My Never-Ending Fight Against Thieves - Part 1
Roll the clock back about nine months ago. We were on vacation in Vegas at the time, and about to wrap up our trip. I got an email from Andrew Lee, the CEO of the San Franciso-based Bitcoin startup, Purse.io. He asked me to call him when I got the chance because he had something important to talk to me about. Not wanting to interrupt our vacation, I called him the following day after getting home.
They did what?!?
During our call the next day, he asked me: You didn't call me yesterday, did you?
Me: No, I did not.
Him: *Okay, I didn't think so. I got a call from your verified number; the number you're calling me from now. The guy was pretending to be you and asking me to turn off your two-factor authentication (2FA). I didn't remember you having a thick accent, and he couldn't recall our previous conversation, so I kept the 2FA on.
Me: Um, what the hell? How does someone call you from MY phone number?
I then went to my service provider, T-mobile, to figure out how someone was calling people from my phone number. While I never did figure it out, it turns out they had hacked into my T-mobile account and set up call forwarding. What was strange was that it was selectively forwarding calls and texts. Some of the communication would come to my phone, but others would get forwarded. Speaking to one of T-mobile's "security specialists" he told me he had no idea how this was happening. How reassuring.
Why would someone want access to your phone number?
If someone gets access to your phone number, it makes things a lot easier for them when they're trying to steal your identity, Bitcoin, Paypal funds, or whatever else they may be trying to plunder. When calling into many companies' service departments, you are required to go through much less security if you're calling from the phone number you have on file with them. Additionally, if you have 2FA set up on your accounts, having control of your phone number allows the thief to bypass many of those 2FAs.

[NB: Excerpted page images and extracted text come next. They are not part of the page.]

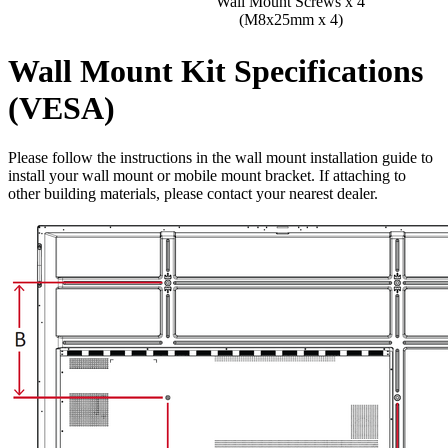
Wall Mount Screws x 4
(M8x25mm x 4)
Wall Mount Kit Specifications
(VESA)
Please follow the instructions in the wall mount installation guide to
install your wall mount or mobile mount bracket. If attaching to
other building materials, please contact your nearest dealer.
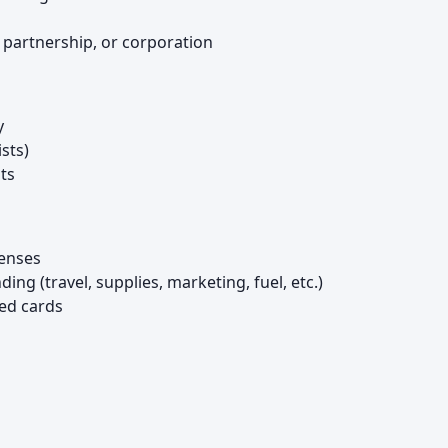
, partnership, or corporation
y
ists)
ts
penses
g (travel, supplies, marketing, fuel, etc.)
ed cards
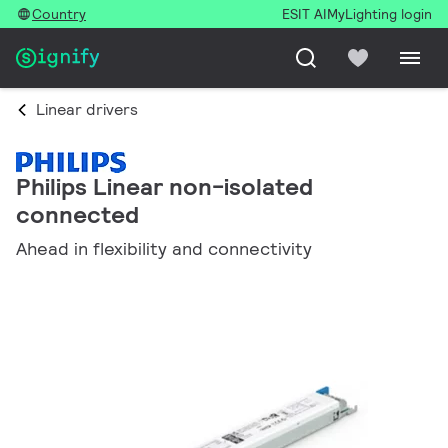
Country
ESIT AI
MyLighting login
Linear drivers
Philips Linear non-isolated
connected
Ahead in flexibility and connectivity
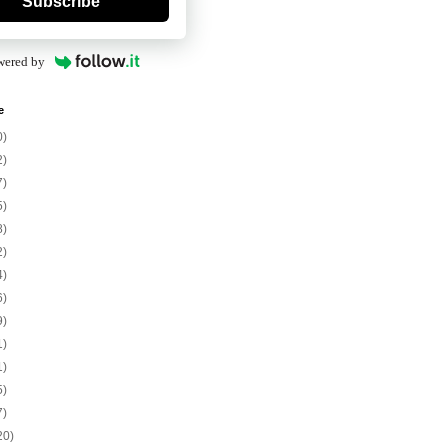
Subscribe
wered by
e
0)
2)
7)
5)
8)
2)
4)
6)
9)
1)
1)
5)
7)
20)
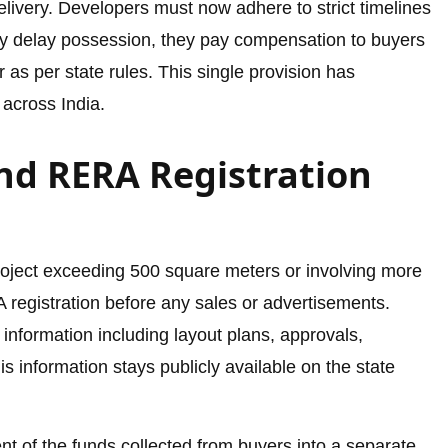
delivery. Developers must now adhere to strict timelines
ey delay possession, they pay compensation to buyers
r as per state rules. This single provision has
across India.
nd RERA Registration
roject exceeding 500 square meters or involving more
registration before any sales or advertisements.
information including layout plans, approvals,
is information stays publicly available on the state
t of the funds collected from buyers into a separate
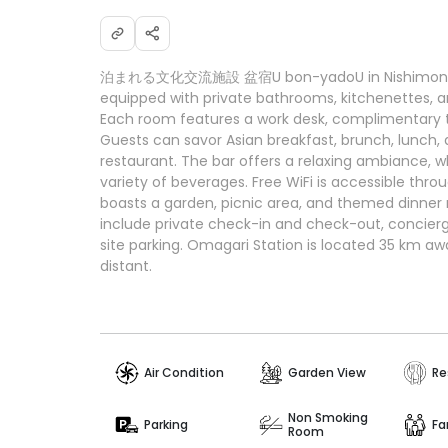
泊まれる文化交流施設 盆宿U bon-yadoU in Nishimonai p
equipped with private bathrooms, kitchenettes, 
Each room features a work desk, complimentary to
Guests can savor Asian breakfast, brunch, lunch, 
restaurant. The bar offers a relaxing ambiance, w
variety of beverages. Free WiFi is accessible thro
boasts a garden, picnic area, and themed dinner n
include private check-in and check-out, concierg
site parking. Omagari Station is located 35 km awa
distant.
Air Condition
Garden View
Re
Non Smoking
Parking
Fa
Room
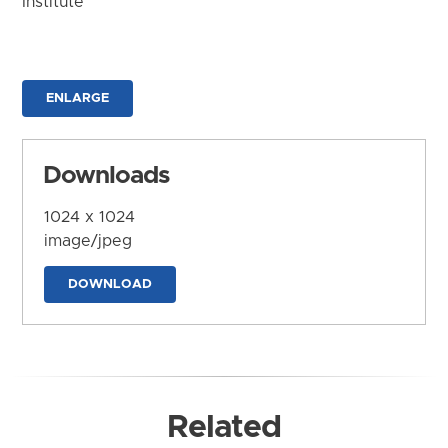
Institute
ENLARGE
Downloads
1024 x 1024
image/jpeg
DOWNLOAD
Related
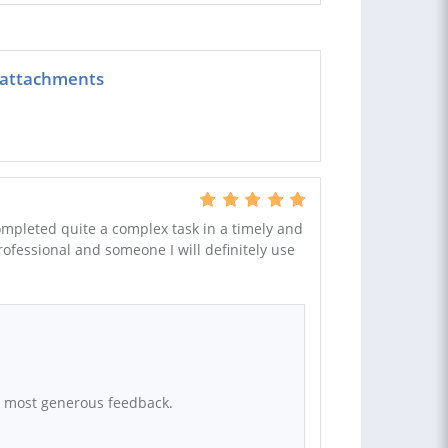
 attachments
completed quite a complex task in a timely and
rofessional and someone I will definitely use
r most generous feedback.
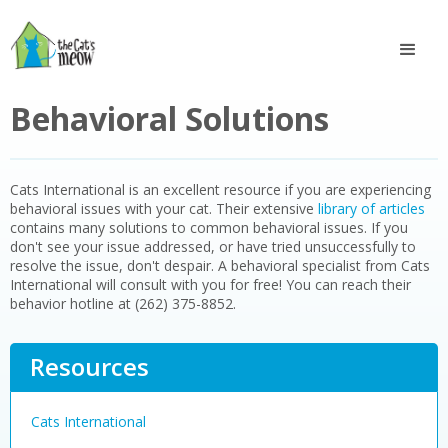
Behavioral Solutions
Cats International is an excellent resource if you are experiencing
behavioral issues with your cat. Their extensive
library of articles
contains many solutions to common behavioral issues. If you
don't see your issue addressed, or have tried unsuccessfully to
resolve the issue, don't despair. A behavioral specialist from Cats
International will consult with you for free! You can reach their
behavior hotline at (262) 375-8852.
Resources
Cats International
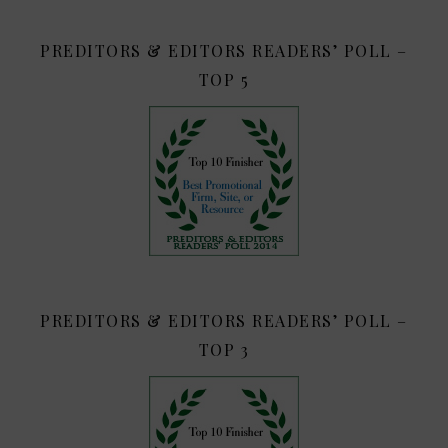
PREDITORS & EDITORS READERS’ POLL –
TOP 5
PREDITORS & EDITORS READERS’ POLL –
TOP 3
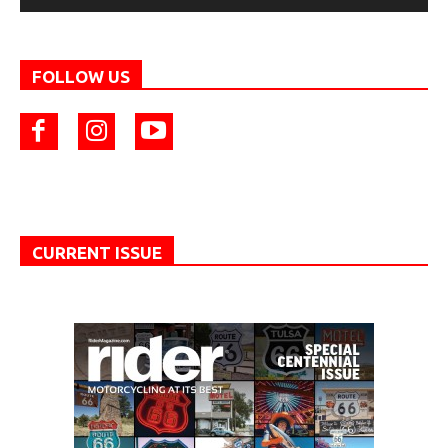
FOLLOW US
CURRENT ISSUE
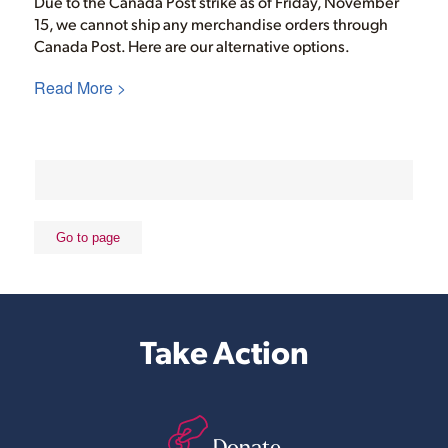
Due to the Canada Post strike as of Friday, November
15, we cannot ship any merchandise orders through
Canada Post. Here are our alternative options.
Read More >
Take Action
Donate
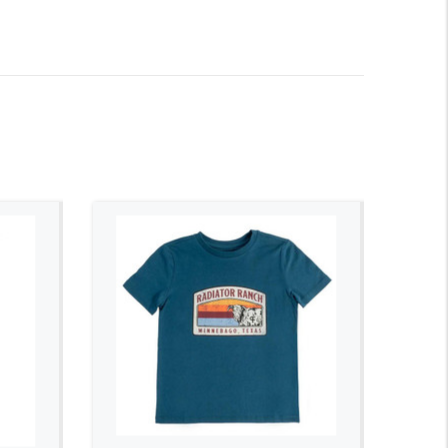
ADD TO CART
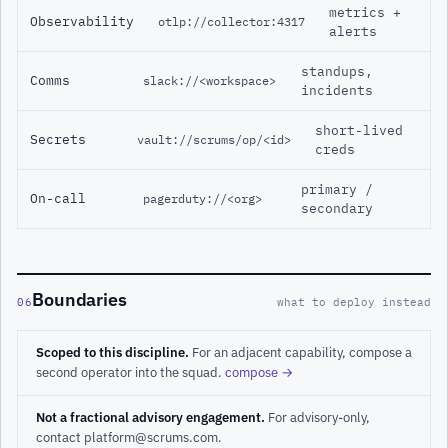
metrics +
Observability
otlp://collector:4317
alerts
standups,
Comms
slack://<workspace>
incidents
short-lived
Secrets
vault://scrums/op/<id>
creds
primary /
On-call
pagerduty://<org>
secondary
Boundaries
06
what to deploy instead
Scoped to this discipline.
For an adjacent capability, compose a
second operator into the squad.
compose →
Not a fractional advisory engagement.
For advisory-only,
contact platform@scrums.com.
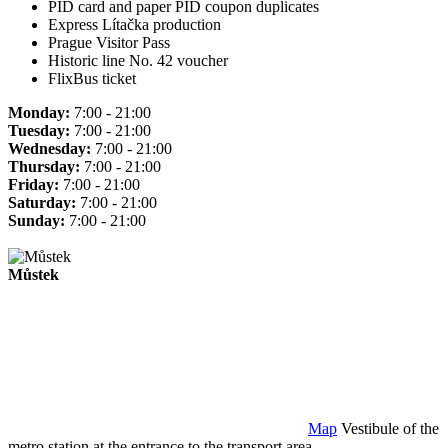
PID card and paper PID coupon duplicates
Express Lítačka production
Prague Visitor Pass
Historic line No. 42 voucher
FlixBus ticket
Monday:
7:00 - 21:00
Tuesday:
7:00 - 21:00
Wednesday:
7:00 - 21:00
Thursday:
7:00 - 21:00
Friday:
7:00 - 21:00
Saturday:
7:00 - 21:00
Sunday:
7:00 - 21:00
Můstek
Map
Vestibule of the
metro station at the entrance to the transport area.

Within the next couple days, 3 of my email accounts got hacked, my Facebook got hacked, my PayPal account, Authy, bank account, and about a dozen other accounts that I'm aware of.
The first order of business was to secure my email account. If someone has access to your email, that person can get into almost any other account by changing the password because password-reset links get sent to your email.
I went on to change my email passwords then set up 2FA on those accounts. Next, I had to take care of my cellular account.
Securing my T-mobile account
One of the security questions T-mobile would ask when you call in is your billing address. So I changed the billing address on my account. Additionally, to add an extra layer of security, I added a password that you'd have to know if calling T-mobile to access my account (this is how they were able to get into my account...the first time).
Authy hacked
Authy is a popular 2FA service. If using the service, when logging onto a website, you'll have to enter your username, password, and a 6 or 7 digit code from the Authy app. This code changes every 15 or 30 seconds.
Authy's entire security model is based on the user having sole control of their phone and phone number. I used it for both my Purse and Coinbase accounts, so when it got hacked, it was a big concern. Luckily, there was no damage done by the time I found out about the hack. Due to their security model, I have since stopped using their service.
Finally, they're leaving me alone!
After well over 100 password changes, many phone calls, and countless emails, it seemed as if they had stopped trying to get into my accounts. This was such a stressful time and was thrilled that I could finally relax.
My relief wouldn't last long...
all images are either my own or taken from pexels and require no attribution
That sound very scary, I had my Hungry House account hacked, someone got in and ordere 2 massive orders from take aways thankfully my bank paid me back. I have since closed my Hungry house account . Its a horrible experience
I'm glad you were reimbursed. It is an extraordinarily frustrating experience. At this point in the story I hadn't had anything stolen from me, but later that would change.
Ill take a look out for the next part :)
this is trivially easy to do if you have the right equipment (called an orange box). If not, there are subscription services like callerIDfaker.
this guy could probably explain the ins and outs of how it works:
https://steemit.com/@jdcrunchman
Oh, wow, thanks for the info.
Wow, that sounds horrible! Thinking about it, it's pretty scary how much people can do once they hack into your e-mail.
I didn't even know they can fake call from your phone, that's kind of scary...
I didn't know that was possible either. If someone had access to both your email and your phone, the results could be devastating.
Hacking and identity theft are really unpleasant. Thank for reminding people to use as much security as possible.
Yes, they are. I've had a tough ongoing battle and am not the only victim.
Very instructive article! I realized I'm not careful enough! Though some years ago my old paypal account with the associated gmail account was hacked and all my money had gone (the price of my painting and the postal fee I got from a Canadian woman). Now it's time to change all my passwords. What do you think of password managers? Are they safe or not?
If using one, I'd set up 2FA on it and not use your master password for anything else.